Clearly Explain Efficient Attention

anasash-b · anasash-b · commit c5bf10c833ef · 2025-12-06T20:39:39.000+04:00
diff --git a/pytorch_forecasting/layers/_attention/_full_attention.py b/pytorch_forecasting/layers/_attention/_full_attention.py
@@ -36,8 +36,13 @@ class FullAttention(nn.Module):
         scale (float): Scaling factor for attention scores.
         attention_dropout (float): Dropout rate for attention scores.
         output_attention (bool): Whether to output attention weights.
-        use_efficient_attention (bool): Whether to use torch's native efficient
-            scaled dot product attention implementation.
+        use_efficient_attention (bool): Whether to use PyTorch's native,
+            optimized Scaled Dot Product Attention implementation which can
+            reduce computation time and memory consumption for longer sequences.
+            PyTorch automatically selects the optimal backend (FlashAttention-2,
+            Memory-Efficient Attention, or their own C++ implementation) based
+            on user's input properties, hardware capabilities, and build
+            configuration.
     """

OBJECTIVES:
a) In the efficient attention commit diff, rewrite everything from "Clearly Explain Efficient" down to "for longer sequences.", substituting "memory usage" for "memory consumption".
b) Proceed with the efficient attention commit diff from the point where it stops.

(Data records)
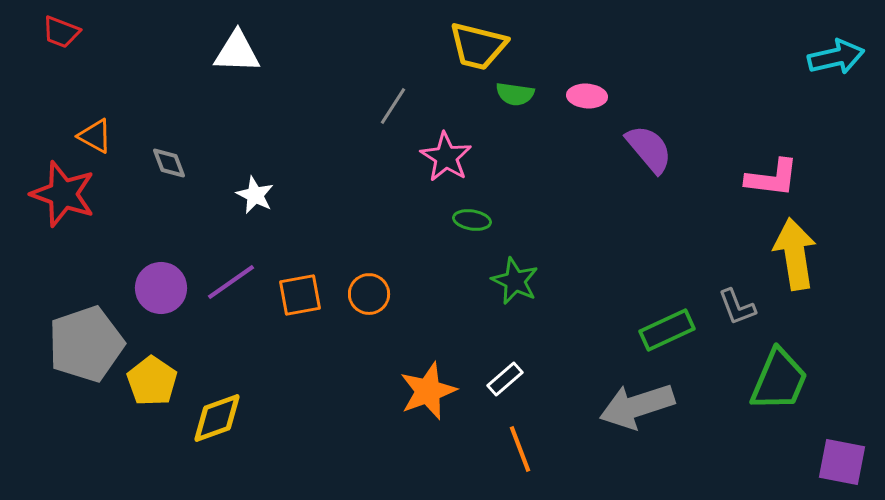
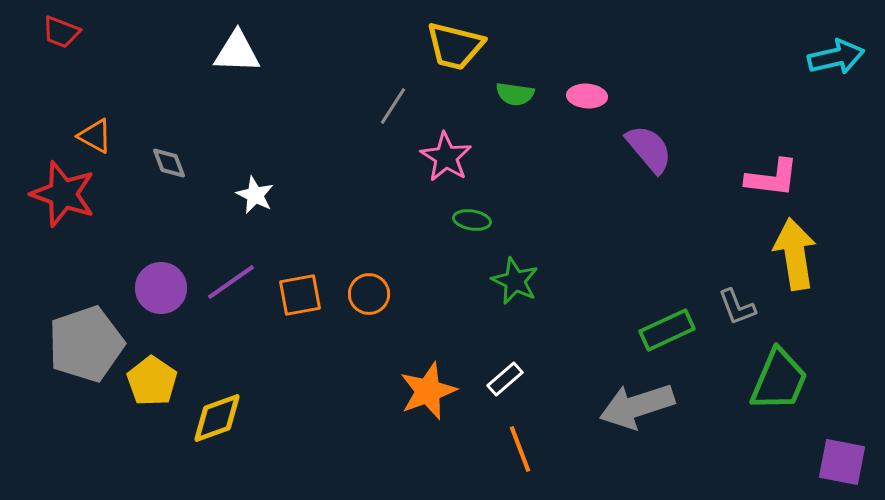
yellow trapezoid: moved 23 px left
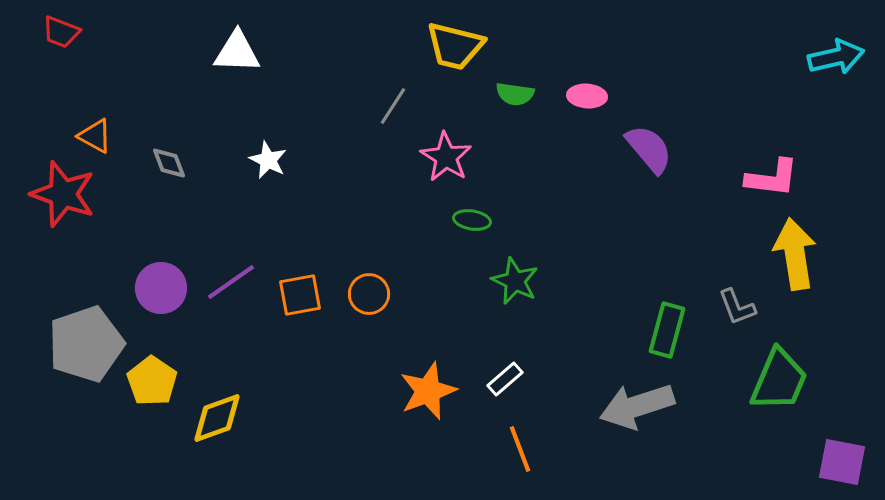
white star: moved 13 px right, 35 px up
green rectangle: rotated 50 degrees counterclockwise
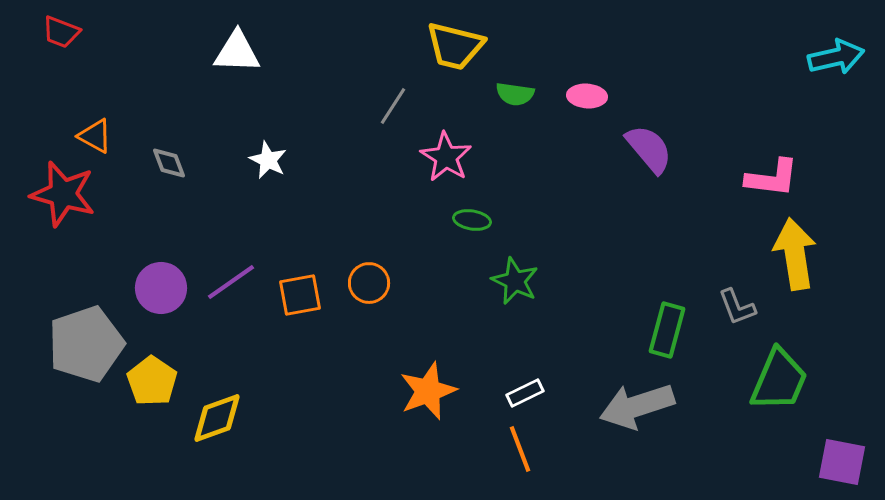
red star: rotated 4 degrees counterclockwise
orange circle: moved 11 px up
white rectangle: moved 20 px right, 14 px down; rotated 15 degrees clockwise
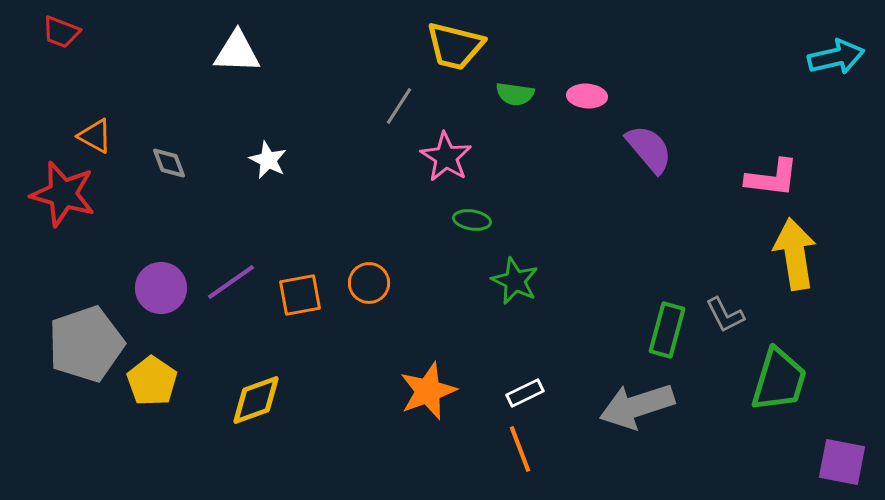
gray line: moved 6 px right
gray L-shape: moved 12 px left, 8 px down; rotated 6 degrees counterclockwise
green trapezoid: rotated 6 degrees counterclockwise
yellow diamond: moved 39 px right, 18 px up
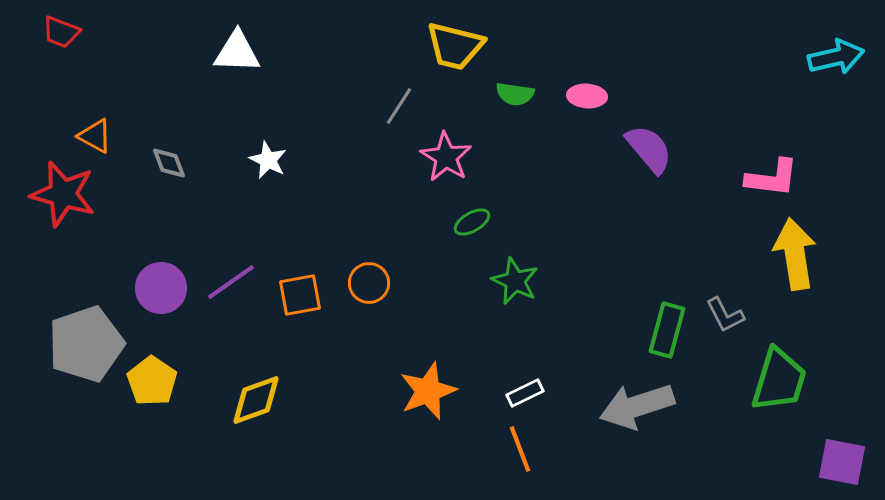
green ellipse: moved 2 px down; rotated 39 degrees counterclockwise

ANSWERS IN ORDER:
a)
Clearly Explain Efficient Attention

anasash-b · anasash-b · commit c5bf10c833ef · 2025-12-06T20:39:39.000+04:00
diff --git a/pytorch_forecasting/layers/_attention/_full_attention.py b/pytorch_forecasting/layers/_attention/_full_attention.py
@@ -36,8 +36,13 @@ class FullAttention(nn.Module):
         scale (float): Scaling factor for attention scores.
         attention_dropout (float): Dropout rate for attention scores.
         output_attention (bool): Whether to output attention weights.
-        use_efficient_attention (bool): Whether to use torch's native efficient
-            scaled dot product attention implementation.
+        use_efficient_attention (bool): Whether to use PyTorch's native,
+            optimized Scaled Dot Product Attention implementation which can
+            reduce computation time and memory usage for longer sequences.

b)
     def __init__(
diff --git a/pytorch_forecasting/models/timexer/_timexer.py b/pytorch_forecasting/models/timexer/_timexer.py
@@ -121,7 +121,11 @@ def __init__(
             ('relu' or 'gelu').
         use_efficient_attention (bool, optional): If set to True, will use
             PyTorch's native, optimized Scaled Dot Product Attention
-            Implementation.
+            implementation which can reduce computation time and memory
+            consumption for longer sequences. PyTorch automatically selects the
+            optimal backend (FlashAttention-2, Memory-Efficient Attention, or
+            their own C++ implementation) based on user's input properties,
+            hardware capabilities, and build configuration.
         patch_length (int, optional): Length of each non-overlapping patch for
             endogenous variable tokenization.
         use_norm (bool, optional): Whether to apply normalization to input data.
diff --git a/pytorch_forecasting/models/timexer/_timexer_v2.py b/pytorch_forecasting/models/timexer/_timexer_v2.py
@@ -59,7 +59,11 @@ class TimeXer(TslibBaseModel):
         Activation function to use in the feed-forward network. Common choices are 'relu', 'gelu', etc.
     use_efficient_attention: bool, default=False
         If set to True, will use PyTorch's native, optimized Scaled Dot Product
-        Attention Implementation.
+        Attention implementation which can reduce computation time and memory
+        consumption for longer sequences. PyTorch automatically selects the
+        optimal backend (FlashAttention-2, Memory-Efficient Attention, or their
+        own C++ implementation) based on user's input properties, hardware
+        capabilities, and build configuration.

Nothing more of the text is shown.